About 30% of Benton Harbor’s drinking water taps tested in 2018 exceeded the 15 parts per billion (ppb) threshold that triggers federal action. By 2021, after three years of EPA monitoring, the levels had grown as high as 889ppb – 60 times above the trigger threshold.

Residents reported that tap water was the color of tea and “sizzling like Alka-Seltzer”, but they were not given clean water or advised on how to avoid the dangers until 2021.

Environmental regulators with Michigan governor Gretchen Whitmer’s administration first tried in 2018 to lower the amount of lead leaching into drinking water by tweaking chemicals that control corrosion.

But that failed as staff in the EPA’s region five office monitored the state and local response, the inspector general audit found. The situation met four out of five criteria for alerting senior leadership, as recommended by the “Policy on Elevation of Critical Public Health Issues’’, but staff did not “elevate” it. Though the system is voluntary, clear evidence of highly contaminated water should have prompted staff to act, the audit found.

“Because the elevation policy was not used, the senior-level team did not have an opportunity to assess and recommend steps for resolving elevated lead levels in the Benton Harbor water system,” the report continues.

Beyond the high lead levels, the city’s water department was in disarray. Between 2018 and 2020, the state cited the department for its insufficient revenue, failing to sufficiently treat the water and failing to alert the public to problems.

Still, bottled water and health advisories were not offered to residents until September 2021, after the NRDC and other public health advocacy groups filed an emergency petition with the agency requesting it intervene, and a public relations nightmare began brewing.

Testing several weeks later found an uptick in lead levels in kids’ blood, though state health officials sought to downplay the results, independent public health experts say testing probably under-represented the amount of lead in kids’ blood.
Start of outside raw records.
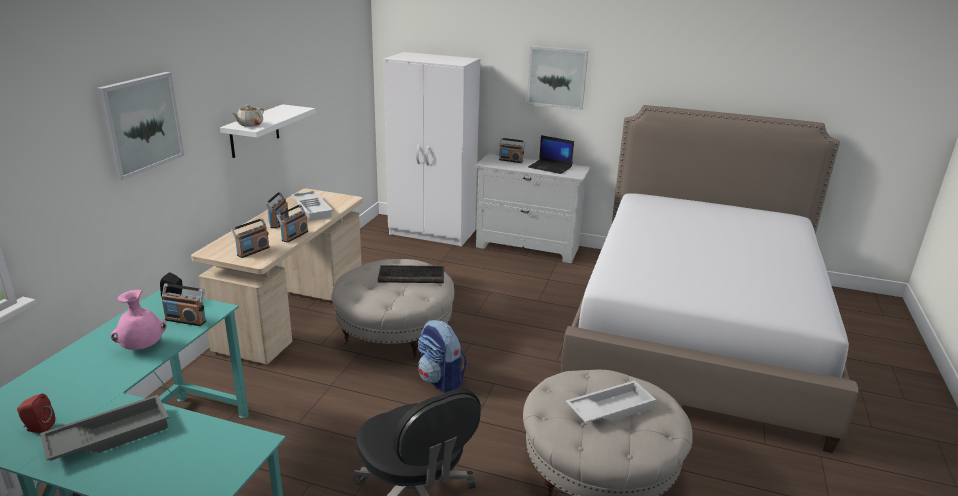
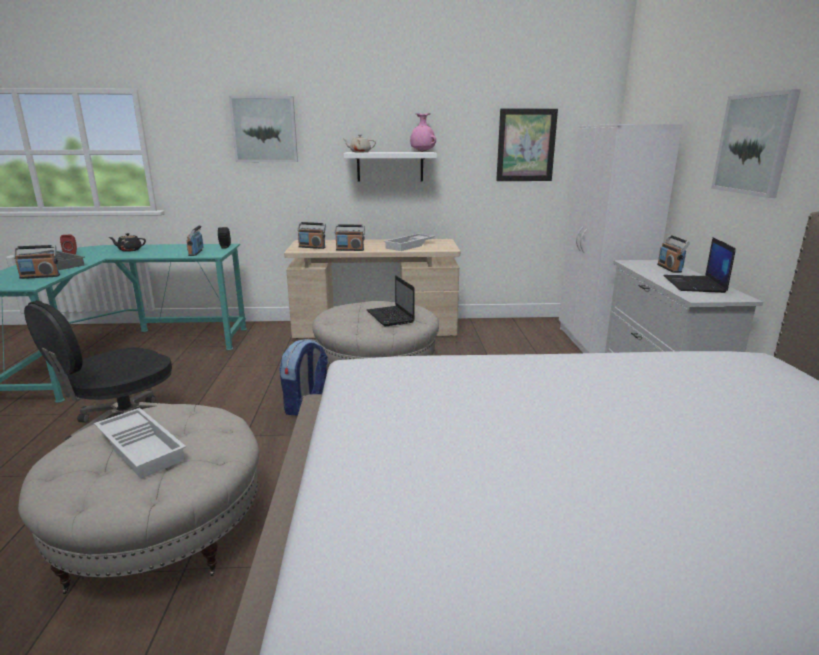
camera: 70 degrees right, 5 degrees down
pink vase [111,290,167,350] -> pink vase moved to [410,113,436,152]
radio [265,192,289,229] -> radio moved to [14,245,60,279]
keyboard [378,265,444,283] -> laptop [367,275,415,326]
none -> black teapot [109,233,146,252]
none -> picture [496,109,558,181]

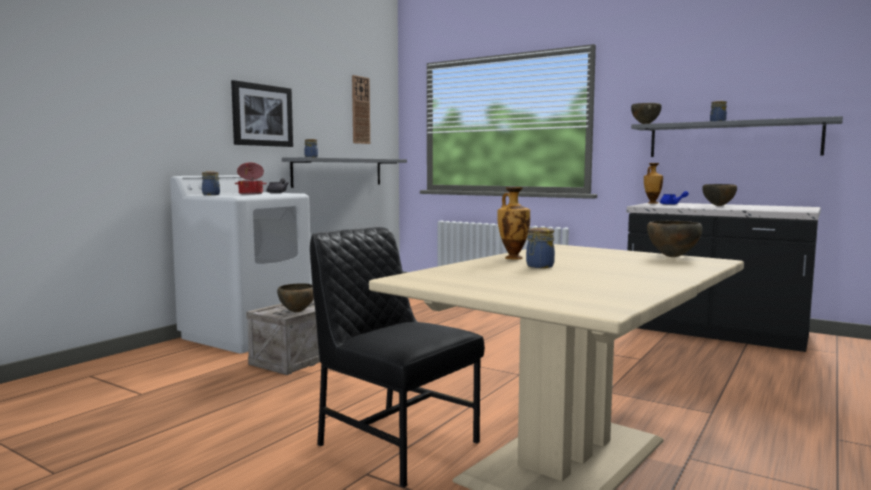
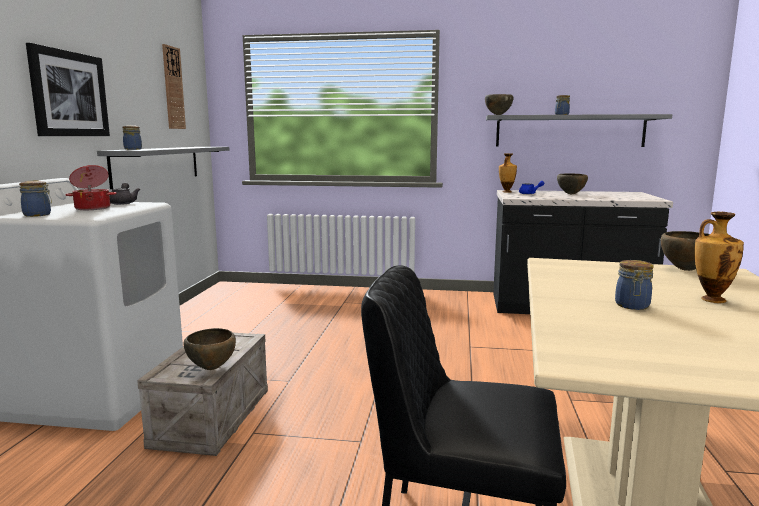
camera: 25 degrees left, 5 degrees up
vase [497,187,530,260] -> vase moved to [694,211,744,303]

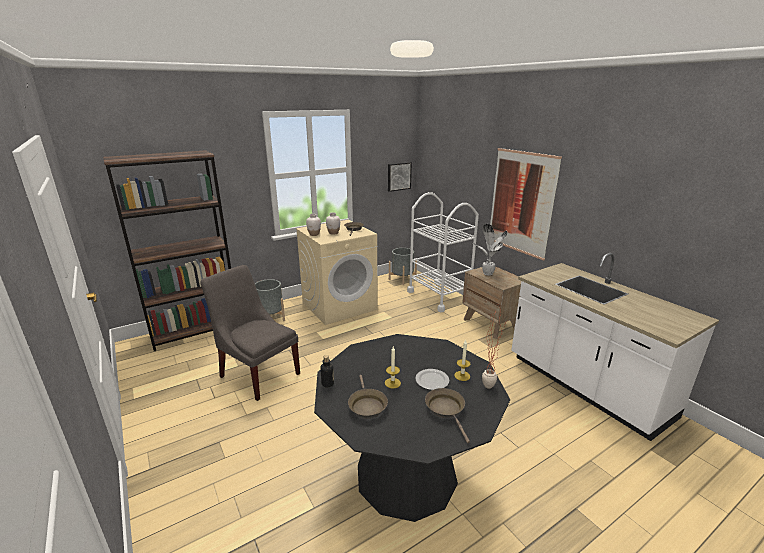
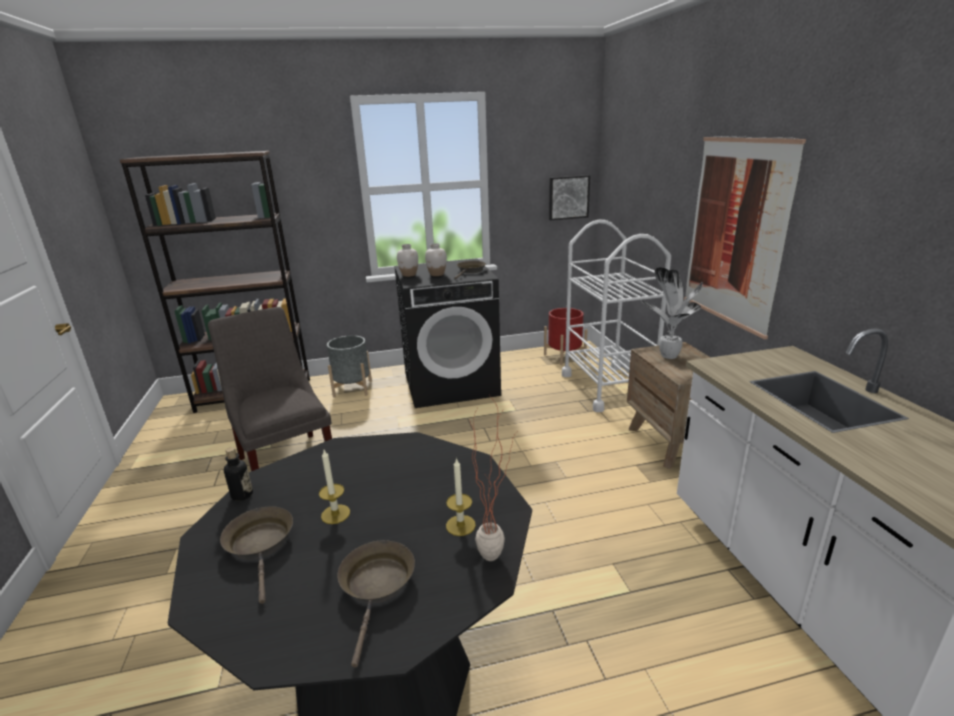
camera: 20 degrees right, 0 degrees up
beige washing machine [296,220,378,325] -> black washing machine [394,258,501,408]
brown frying pan [348,375,388,419] -> brown frying pan turned 150 degrees clockwise [220,506,293,604]
grey planter [389,248,417,285] -> red planter [544,308,588,365]
plate [415,369,449,390] -> none

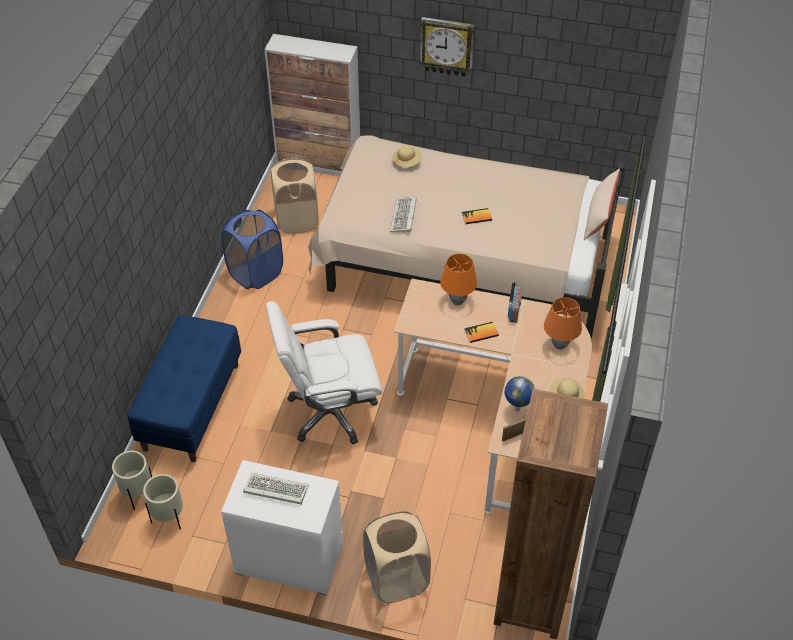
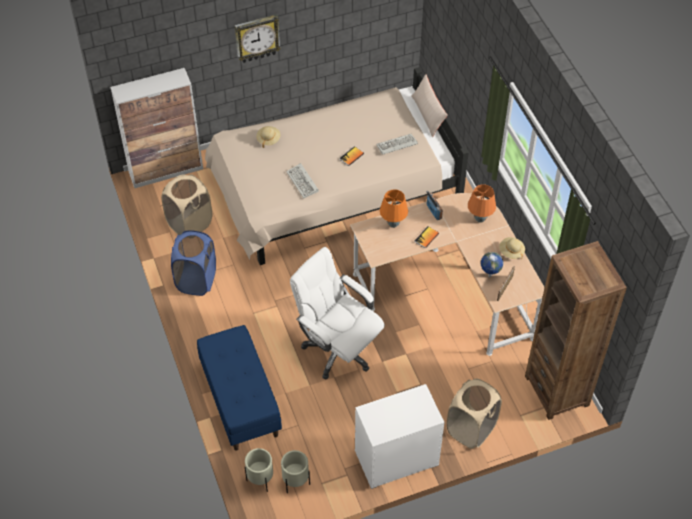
camera: 35 degrees left, 5 degrees up
keyboard [243,473,309,504] -> keyboard moved to [376,134,418,155]
white office chair [266,301,382,445] -> white office chair turned 90 degrees clockwise [290,247,385,380]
By early this year, the state and Benton Harbor had replaced nearly all of the city’s lead service lines.

The EPA disagreed with most of the inspector general’s findings.

In a letter attached to the audit, water division leadership and an agency attorney seemed to suggest leadership was as culpable as staff. Staff found other avenues to elevate the issue to senior leadership, which “had ample opportunity to assess and recommend steps for resolving the issues in Benton Harbor”, they wrote.

The agency also stressed that the system was voluntary and pointed to a $5.6m grant announced in late 2020 by former EPA administrator Andrew Wheeler, a Trump appointee who ran the agency at the time.

The inspector general wrote that it was unclear when the policy would ever be followed if it was not in Benton Harbor. If the agency is to “enhance public health and environmental protection”, EPA leadership should “determine how this policy can more effectively achieve its purpose in situations like Benton Harbor”, the inspector general wrote.

Roper said that would involve making the response system mandatory. A new federal lead rule is expected to be proposed by the EPA in the next month, and the agency could “bake in” the recommendations to make them requirements. Making the system mandatory is a “no-brainer”, Roper said.

“It shouldn’t be ‘Well, we didn’t tell upper management because we aren’t required to do it, and we just chose not to,’” she added. “None of that is not appropriate.”